The Pupil Premium was introduced in April 2011 and in 2012–13 individual schools were allocated funding for children from low-income families who were eligible for free school meals, looked after children and those from families with parents in the Armed Forces.
You can view or download our Pupil Premium allocation and find out how this has been used at our school by selecting the link below.
Sports Premium funding is being jointly provided by the Departments for Education, Health and Culture, Media and Sport with money going directly to primary school headteachers to spend on improving the quality of sport and PE for all their children. The sport funding can only be spent on sport and PE provision in schools.

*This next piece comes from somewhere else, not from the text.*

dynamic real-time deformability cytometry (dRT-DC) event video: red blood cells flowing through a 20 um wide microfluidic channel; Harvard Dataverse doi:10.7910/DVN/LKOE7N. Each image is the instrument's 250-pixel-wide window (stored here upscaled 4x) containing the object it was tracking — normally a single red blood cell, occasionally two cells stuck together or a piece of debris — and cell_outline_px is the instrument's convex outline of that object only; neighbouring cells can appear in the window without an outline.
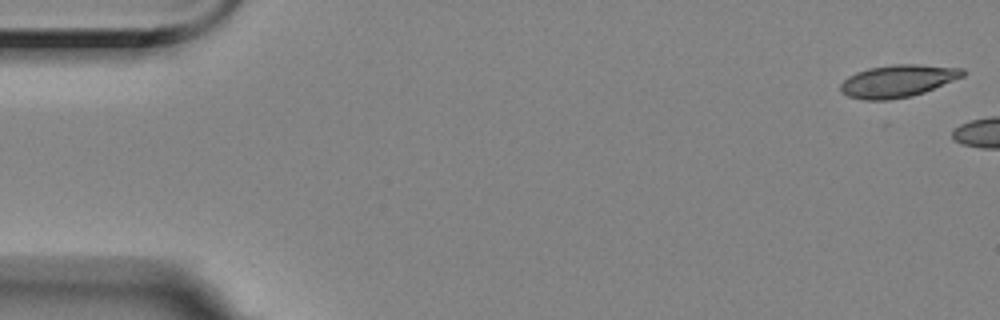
{"species": "Egyptian fruit bat (a non-hibernating species)", "species_latin": "Rousettus aegyptiacus", "temperature_condition": "room temperature", "stored_images_in_passage": 9, "camera_frame_rate_fps": 3000, "um_per_image_px": 0.085, "animal": {"sex": "female"}, "frame": {"image": 1, "passage_image": 1, "time_ms": 0.0, "image_size_px": [1000, 320], "cell_outline_px": [[964, 76], [924, 92], [912, 96], [888, 100], [864, 100], [848, 96], [840, 92], [840, 84], [848, 76], [856, 72], [868, 68], [892, 64], [916, 64], [964, 68]], "centroid_in_image_um": [76.28, 6.88], "position_along_channel_um": 8.7, "area_um2": 23.12}}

At St Wilfrid’s we strive to teach all our children the importance of healthy and active lifestyles. We aim to provide sporting opportunities that all our pupils can participate in, as we recognise the importance of PE and sport, not only for developing a healthy body but also for developing healthy attitudes towards others, through sportsmanship and fair play.
The Sport Premium Funding for our school for 2018-19 is £18,080.
The money was used to work with the following sports specialist:
We employed Kyle Swankie, research informed practitioner from Education Enterprise Legacy as a part-time PE specialist to teach alongside staff, modelling good practice and developing their competency. All staff will benefit from the experience when the PE provision has completed its cycle of observation, application and evaluation. Lessons provided are high quality and inspirational and aim to develop all children’s knowledge and skills, whilst encouraging a healthier, more confident approach to life.
As part of this programme we have developed our PE planning so that it is varied, progressive and differentiated, catering for all levels of ability so every child can become engaged with sport and experience success.
Chance to Shine Cricket Chance to Shine coaches – in our case Darren Brown – develop the knowledge and skills of teachers through regular contact during sessions. Staff are required to be present during all school sessions which take place during curriculum time and to sign a ‘memorandum of understanding’ to confirm their commitment.
County Cricket Boards connect club or community coaches to local schools. Last year they delivered cricket coaching sessions in just over 3,500 primary schools, with three-quarters of the 50,000 coaching hours carried out during curriculum time.
Last year one of our Year 6 pupils joined the Under-13 squad and represented Durham Cricket Club as a mascot at an international game.
We strongly believe that the impact this programme has had on our children is great and that they are not only trying a new sport, but are being taught to play hard, but play fair.
We agree wholeheartedly with this initiative which aims to give children a good sporting attitude; ‘We want children to play sport competitively, but in the right spirit and we strongly believe that cricket is ideal for teaching young people respect.
Respect for team mates, respect for the opposition and respect for officials.’
The impact of these initiatives is:
- A progressive, differentiated PE curriculum which pupils both enjoy and which offers a wide range of challenges across the year so that all pupils can participate, make progress and achieve success. Children’s confidence and enthusiasm for sport has increased as a result.
- Well trained staff who can teach the comprehensive PE curriculum with improved confidence and competency.
- Children have had opportunities to take part in a wider range of sports and activities, so all children can find something they succeed at in PE.
- Children’s social skills have improved through direct teaching of sportsmanship and fair competitiveness.